┌─ Material to process
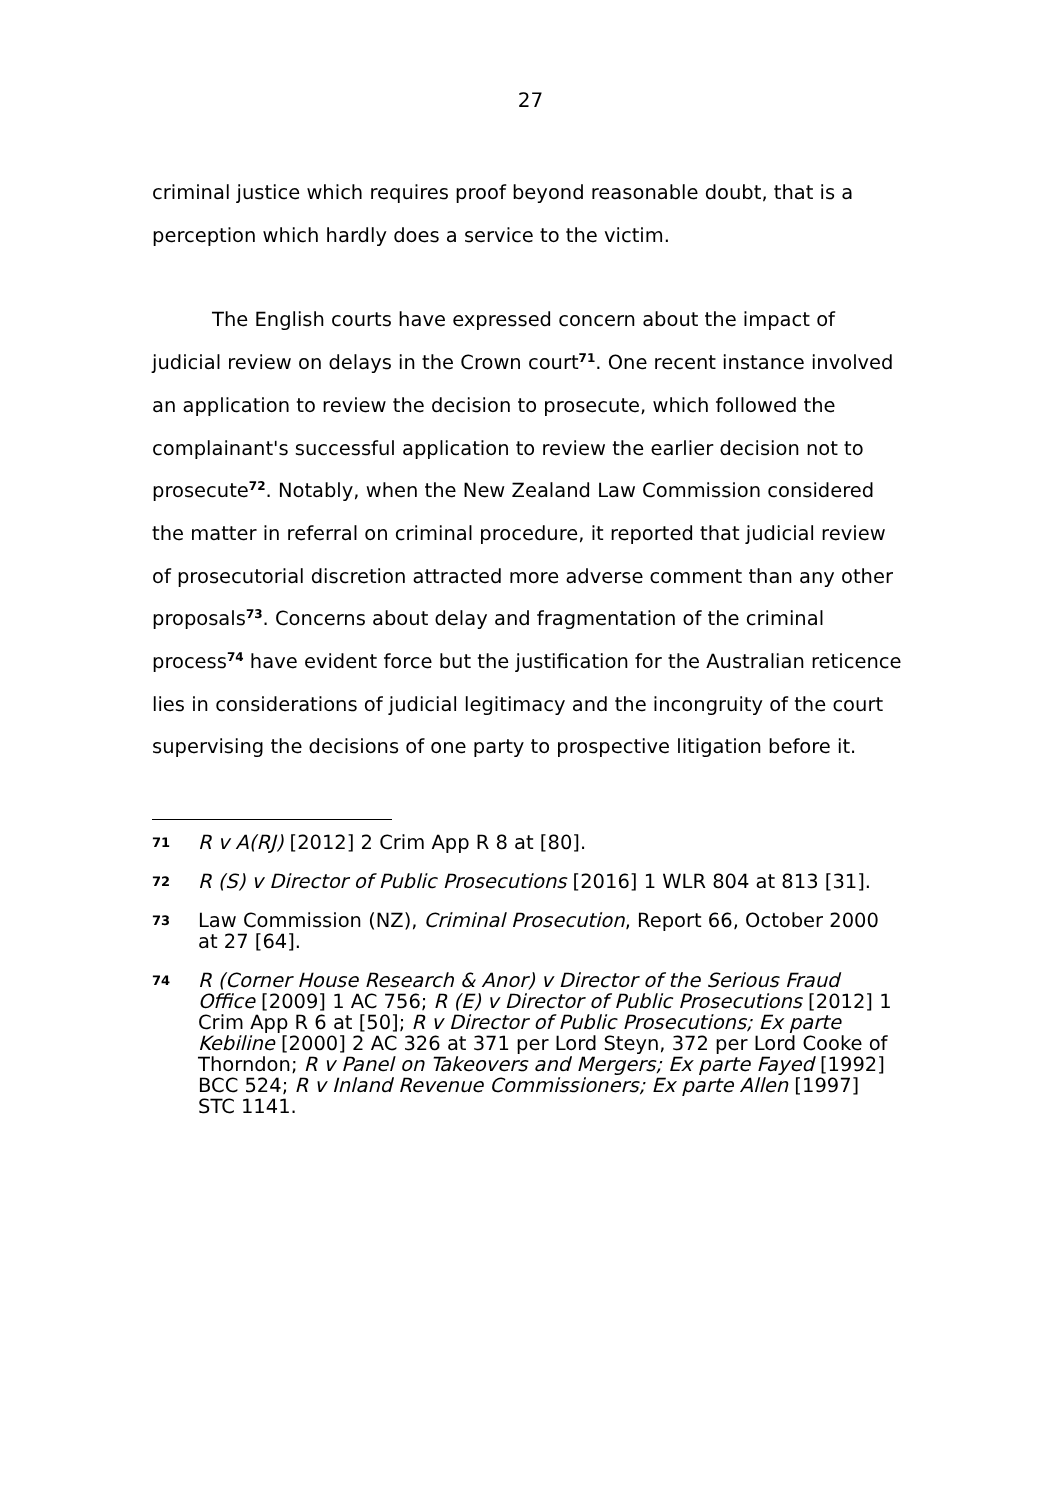27
criminal justice which requires proof beyond reasonable doubt, that is a perception which hardly does a service to the victim.
The English courts have expressed concern about the impact of judicial review on delays in the Crown court<sup>71</sup>. One recent instance involved an application to review the decision to prosecute, which followed the complainant's successful application to review the earlier decision not to prosecute<sup>72</sup>. Notably, when the New Zealand Law Commission considered the matter in referral on criminal procedure, it reported that judicial review of prosecutorial discretion attracted more adverse comment than any other proposals<sup>73</sup>. Concerns about delay and fragmentation of the criminal process<sup>74</sup> have evident force but the justification for the Australian reticence lies in considerations of judicial legitimacy and the incongruity of the court supervising the decisions of one party to prospective litigation before it.
71
R v A(RJ) [2012] 2 Crim App R 8 at [80].
72
R (S) v Director of Public Prosecutions [2016] 1 WLR 804 at 813 [31].
73
Law Commission (NZ), Criminal Prosecution, Report 66, October 2000 at 27 [64].
74
R (Corner House Research & Anor) v Director of the Serious Fraud Office [2009] 1 AC 756; R (E) v Director of Public Prosecutions [2012] 1 Crim App R 6 at [50]; R v Director of Public Prosecutions; Ex parte Kebiline [2000] 2 AC 326 at 371 per Lord Steyn, 372 per Lord Cooke of Thorndon; R v Panel on Takeovers and Mergers; Ex parte Fayed [1992] BCC 524; R v Inland Revenue Commissioners; Ex parte Allen [1997] STC 1141.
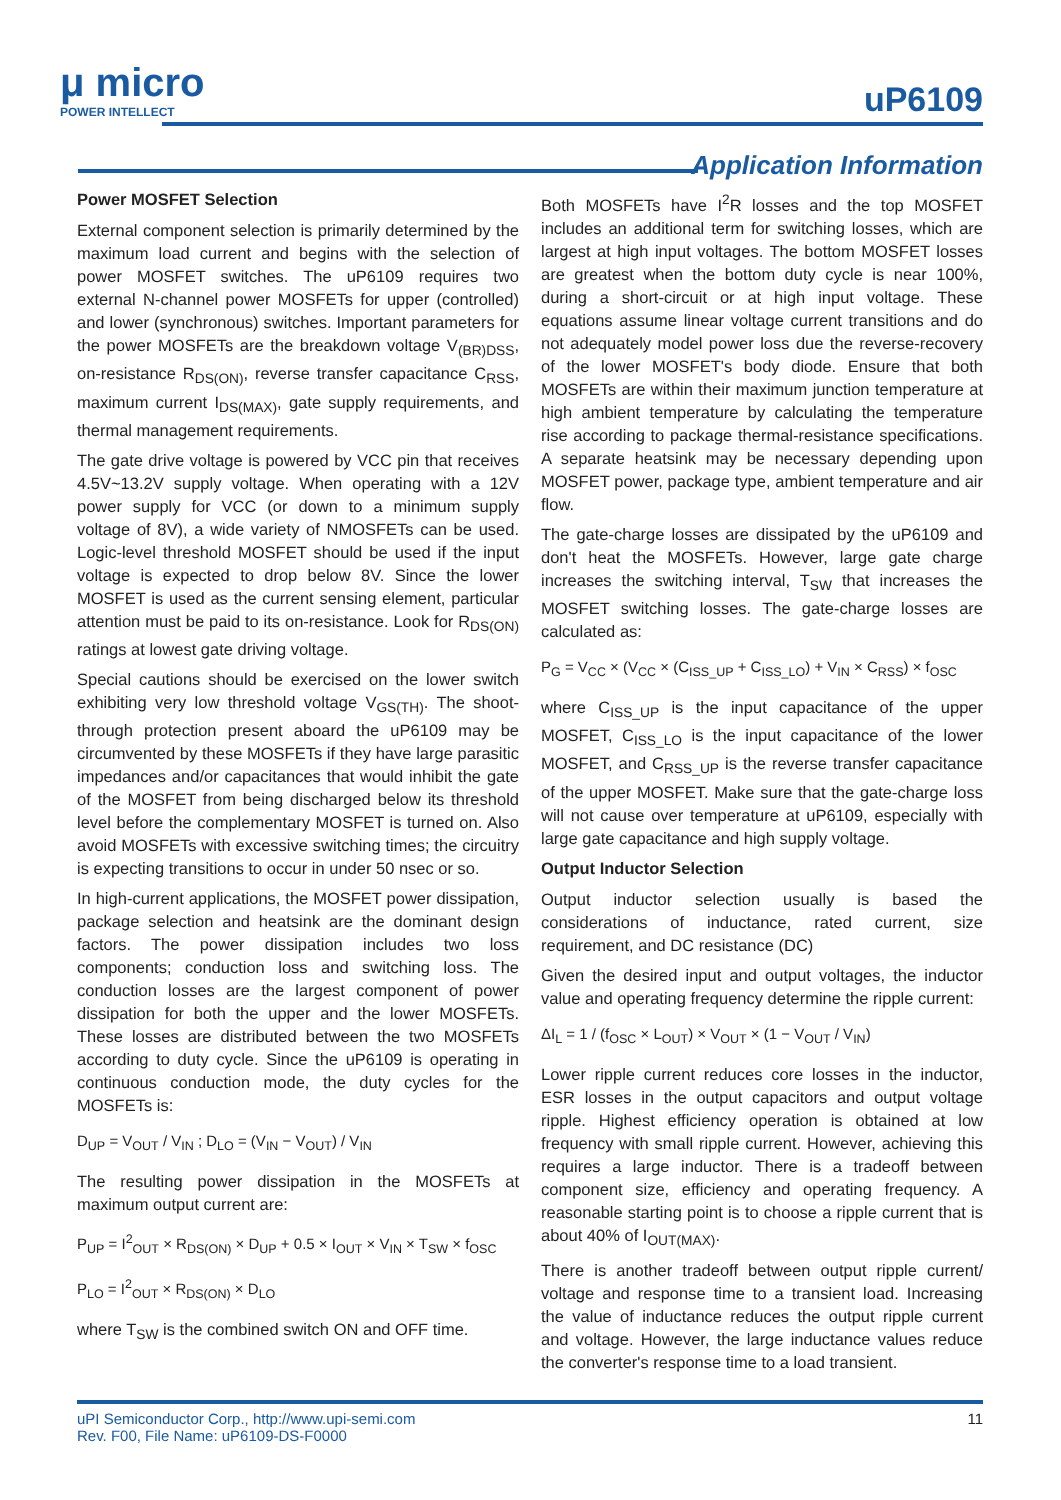μ micro
POWER INTELLECT
uP6109
Application Information
Power MOSFET Selection
External component selection is primarily determined by the maximum load current and begins with the selection of power MOSFET switches. The uP6109 requires two external N-channel power MOSFETs for upper (controlled) and lower (synchronous) switches. Important parameters for the power MOSFETs are the breakdown voltage V<sub>(BR)DSS</sub>, on-resistance R<sub>DS(ON)</sub>, reverse transfer capacitance C<sub>RSS</sub>, maximum current I<sub>DS(MAX)</sub>, gate supply requirements, and thermal management requirements.
The gate drive voltage is powered by VCC pin that receives 4.5V~13.2V supply voltage. When operating with a 12V power supply for VCC (or down to a minimum supply voltage of 8V), a wide variety of NMOSFETs can be used. Logic-level threshold MOSFET should be used if the input voltage is expected to drop below 8V. Since the lower MOSFET is used as the current sensing element, particular attention must be paid to its on-resistance. Look for R<sub>DS(ON)</sub> ratings at lowest gate driving voltage.
Special cautions should be exercised on the lower switch exhibiting very low threshold voltage V<sub>GS(TH)</sub>. The shoot-through protection present aboard the uP6109 may be circumvented by these MOSFETs if they have large parasitic impedances and/or capacitances that would inhibit the gate of the MOSFET from being discharged below its threshold level before the complementary MOSFET is turned on. Also avoid MOSFETs with excessive switching times; the circuitry is expecting transitions to occur in under 50 nsec or so.
In high-current applications, the MOSFET power dissipation, package selection and heatsink are the dominant design factors. The power dissipation includes two loss components; conduction loss and switching loss. The conduction losses are the largest component of power dissipation for both the upper and the lower MOSFETs. These losses are distributed between the two MOSFETs according to duty cycle. Since the uP6109 is operating in continuous conduction mode, the duty cycles for the MOSFETs is:
D<sub>UP</sub> = V<sub>OUT</sub> / V<sub>IN</sub> ; D<sub>LO</sub> = (V<sub>IN</sub> − V<sub>OUT</sub>) / V<sub>IN</sub>
The resulting power dissipation in the MOSFETs at maximum output current are:
P<sub>UP</sub> = I<sup>2</sup><sub>OUT</sub> × R<sub>DS(ON)</sub> × D<sub>UP</sub> + 0.5 × I<sub>OUT</sub> × V<sub>IN</sub> × T<sub>SW</sub> × f<sub>OSC</sub>
P<sub>LO</sub> = I<sup>2</sup><sub>OUT</sub> × R<sub>DS(ON)</sub> × D<sub>LO</sub>
where T<sub>SW</sub> is the combined switch ON and OFF time.
Both MOSFETs have I<sup>2</sup>R losses and the top MOSFET includes an additional term for switching losses, which are largest at high input voltages. The bottom MOSFET losses are greatest when the bottom duty cycle is near 100%, during a short-circuit or at high input voltage. These equations assume linear voltage current transitions and do not adequately model power loss due the reverse-recovery of the lower MOSFET's body diode. Ensure that both MOSFETs are within their maximum junction temperature at high ambient temperature by calculating the temperature rise according to package thermal-resistance specifications. A separate heatsink may be necessary depending upon MOSFET power, package type, ambient temperature and air flow.
The gate-charge losses are dissipated by the uP6109 and don't heat the MOSFETs. However, large gate charge increases the switching interval, T<sub>SW</sub> that increases the MOSFET switching losses. The gate-charge losses are calculated as:
P<sub>G</sub> = V<sub>CC</sub> × (V<sub>CC</sub> × (C<sub>ISS_UP</sub> + C<sub>ISS_LO</sub>) + V<sub>IN</sub> × C<sub>RSS</sub>) × f<sub>OSC</sub>
where C<sub>ISS_UP</sub> is the input capacitance of the upper MOSFET, C<sub>ISS_LO</sub> is the input capacitance of the lower MOSFET, and C<sub>RSS_UP</sub> is the reverse transfer capacitance of the upper MOSFET. Make sure that the gate-charge loss will not cause over temperature at uP6109, especially with large gate capacitance and high supply voltage.
Output Inductor Selection
Output inductor selection usually is based the considerations of inductance, rated current, size requirement, and DC resistance (DC)
Given the desired input and output voltages, the inductor value and operating frequency determine the ripple current:
ΔI<sub>L</sub> = 1 / (f<sub>OSC</sub> × L<sub>OUT</sub>) × V<sub>OUT</sub> × (1 − V<sub>OUT</sub> / V<sub>IN</sub>)
Lower ripple current reduces core losses in the inductor, ESR losses in the output capacitors and output voltage ripple. Highest efficiency operation is obtained at low frequency with small ripple current. However, achieving this requires a large inductor. There is a tradeoff between component size, efficiency and operating frequency. A reasonable starting point is to choose a ripple current that is about 40% of I<sub>OUT(MAX)</sub>.
There is another tradeoff between output ripple current/ voltage and response time to a transient load. Increasing the value of inductance reduces the output ripple current and voltage. However, the large inductance values reduce the converter's response time to a load transient.
uPI Semiconductor Corp., http://www.upi-semi.com
Rev. F00, File Name: uP6109-DS-F0000 11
└─
What you should do
For every line in the data above that holds "requires", return the line itself.

Exercise solution
criminal justice which requires proof beyond reasonable doubt, that is a perception which hardly does a service to the victim.
External component selection is primarily determined by the maximum load current and begins with the selection of power MOSFET switches. The uP6109 requires two external N-channel power MOSFETs for upper (controlled) and lower (synchronous) switches. Important parameters for the power MOSFETs are the breakdown voltage V<sub>(BR)DSS</sub>, on-resistance R<sub>DS(ON)</sub>, reverse transfer capacitance C<sub>RSS</sub>, maximum current I<sub>DS(MAX)</sub>, gate supply requirements, and thermal management requirements.
Lower ripple current reduces core losses in the inductor, ESR losses in the output capacitors and output voltage ripple. Highest efficiency operation is obtained at low frequency with small ripple current. However, achieving this requires a large inductor. There is a tradeoff between component size, efficiency and operating frequency. A reasonable starting point is to choose a ripple current that is about 40% of I<sub>OUT(MAX)</sub>.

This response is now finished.